→ **Task instructions**:
Render the items below as a Markdown table with the columns n and Line, giving each line its own numbered row. Skip blank lines and leave the pictures out.

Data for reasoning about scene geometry
* * * * *

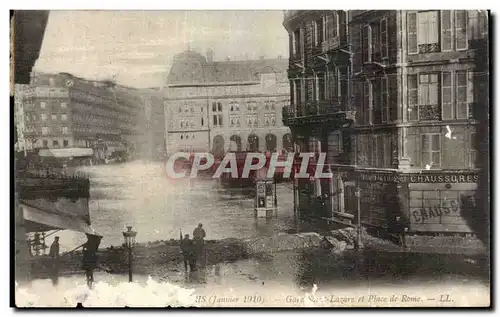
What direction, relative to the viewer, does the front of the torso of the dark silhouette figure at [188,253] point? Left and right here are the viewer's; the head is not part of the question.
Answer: facing away from the viewer
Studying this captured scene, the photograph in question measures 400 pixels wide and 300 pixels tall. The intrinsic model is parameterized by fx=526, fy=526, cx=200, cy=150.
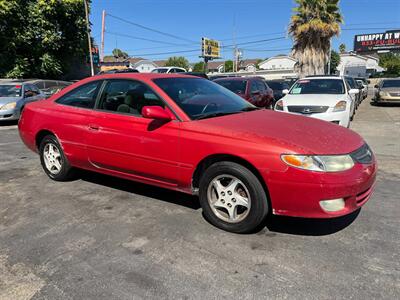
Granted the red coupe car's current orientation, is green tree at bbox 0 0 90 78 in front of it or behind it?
behind

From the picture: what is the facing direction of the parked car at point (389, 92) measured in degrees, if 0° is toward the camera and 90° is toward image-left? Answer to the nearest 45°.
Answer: approximately 0°

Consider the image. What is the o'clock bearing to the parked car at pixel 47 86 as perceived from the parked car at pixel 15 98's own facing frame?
the parked car at pixel 47 86 is roughly at 5 o'clock from the parked car at pixel 15 98.

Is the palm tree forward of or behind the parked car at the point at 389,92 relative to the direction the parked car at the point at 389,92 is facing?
behind

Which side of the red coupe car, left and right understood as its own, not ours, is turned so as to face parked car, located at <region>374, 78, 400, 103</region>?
left

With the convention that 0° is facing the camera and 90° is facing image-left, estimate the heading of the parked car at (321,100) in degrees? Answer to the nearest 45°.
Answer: approximately 0°

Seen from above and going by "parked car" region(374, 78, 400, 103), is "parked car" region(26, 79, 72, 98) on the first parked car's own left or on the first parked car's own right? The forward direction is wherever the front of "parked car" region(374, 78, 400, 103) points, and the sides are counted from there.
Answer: on the first parked car's own right

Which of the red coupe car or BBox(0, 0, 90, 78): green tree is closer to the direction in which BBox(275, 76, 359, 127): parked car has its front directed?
the red coupe car
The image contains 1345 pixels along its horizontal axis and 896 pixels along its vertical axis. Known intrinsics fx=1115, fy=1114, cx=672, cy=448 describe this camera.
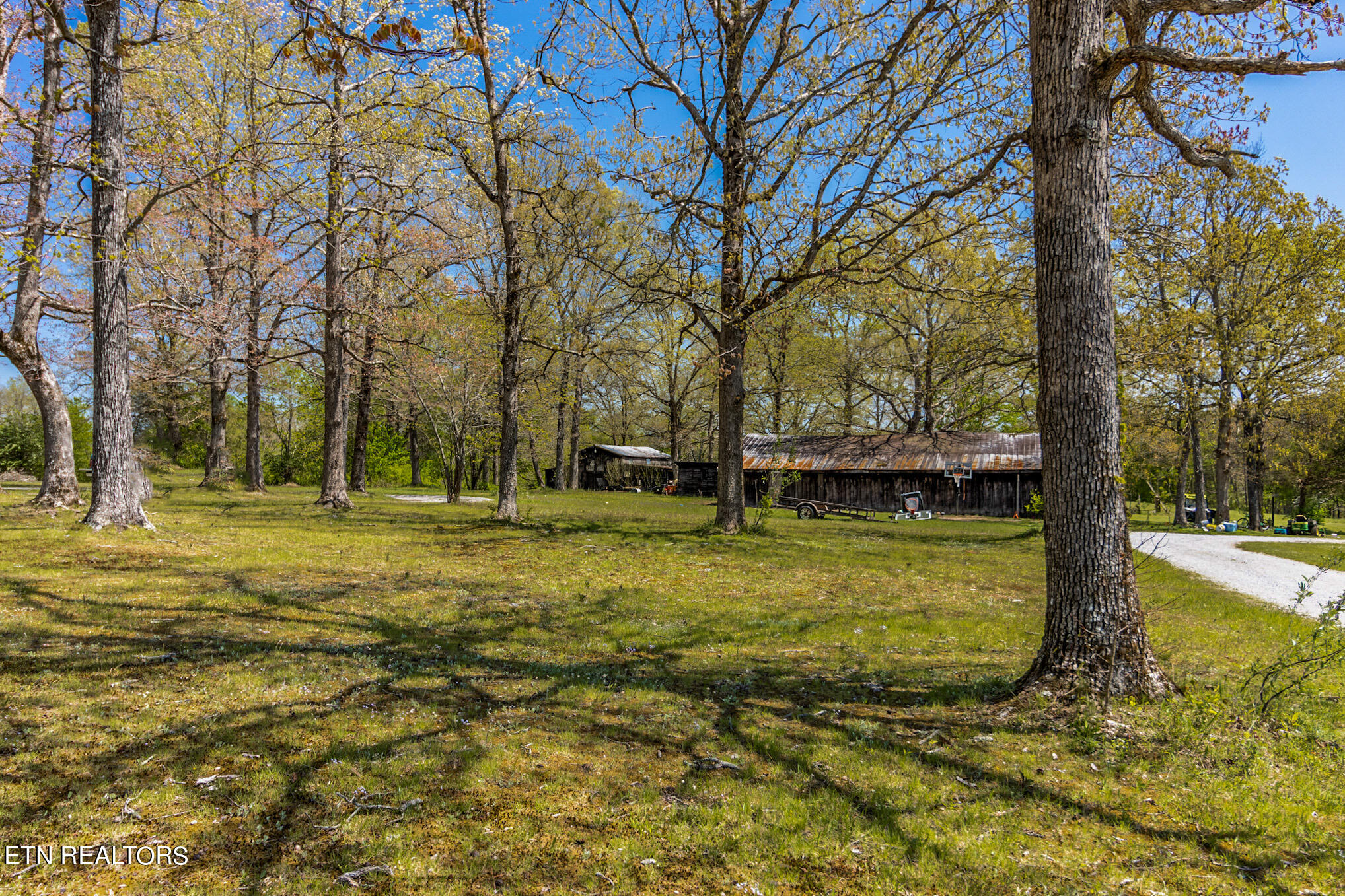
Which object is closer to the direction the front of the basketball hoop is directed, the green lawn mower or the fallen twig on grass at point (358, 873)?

* * * * *

→ **Output below**:
| n | Line |
|---|---|
| 1 | What direction, relative to the viewer, does the front of the torso of the dark silhouette figure at [188,253] point? Left and right here are the viewer's; the head is not part of the question. |
| 2 | Answer: facing away from the viewer |
| 3 | Studying this captured scene, the photograph in question measures 400 pixels wide and 300 pixels tall. The intrinsic model is parameterized by fx=526, fy=526, cx=200, cy=150. |
| 4 | Granted the red coupe car's current orientation, is green tree at bbox 0 0 90 78 in front of it or behind it? |
| 5 | behind |
| 6 | From the picture: what is the facing direction of the parked car at point (389, 92) measured in degrees, if 0° is toward the camera and 90° is toward image-left? Answer to the nearest 45°. |
| 7 | Answer: approximately 0° |
| 8 | Consider the image. What is the o'clock bearing to the parked car at pixel 47 86 as perceived from the parked car at pixel 15 98's own facing frame? |
| 9 | the parked car at pixel 47 86 is roughly at 5 o'clock from the parked car at pixel 15 98. |
| 10 | Is the palm tree forward of or behind the parked car at the point at 389,92 relative to the direction the parked car at the point at 389,92 is facing? |
| 11 | behind |
| 12 | Which side of the red coupe car, left and right understood as its own, not ours, is turned so as to face parked car, located at <region>374, 78, 400, 103</region>? |
| 13 | left |
| 14 | With the convention that 0° is facing the camera and 90° is facing image-left, estimate the heading of the parked car at (321,100) in degrees? Answer to the nearest 45°. |
| 15 | Answer: approximately 0° |
| 16 | Seen from above and going by "parked car" region(374, 78, 400, 103), is "parked car" region(26, 79, 72, 98) on the first parked car's own left or on the first parked car's own right? The forward direction is wherever the front of "parked car" region(374, 78, 400, 103) points, and the sides are counted from there. |
| 17 | Answer: on the first parked car's own right |
| 18 | Which of the red coupe car or BBox(0, 0, 90, 78): green tree is closer to the direction in which BBox(275, 76, 359, 127): parked car has its front directed? |
| 19 | the red coupe car |
| 20 | The image contains 1345 pixels along its horizontal axis and 896 pixels along its vertical axis. Known intrinsics fx=1115, fy=1114, cx=672, cy=448 describe this camera. |
| 21 | Which object is closer to the direction the front of the basketball hoop is directed, the green lawn mower or the fallen twig on grass at point (358, 873)? |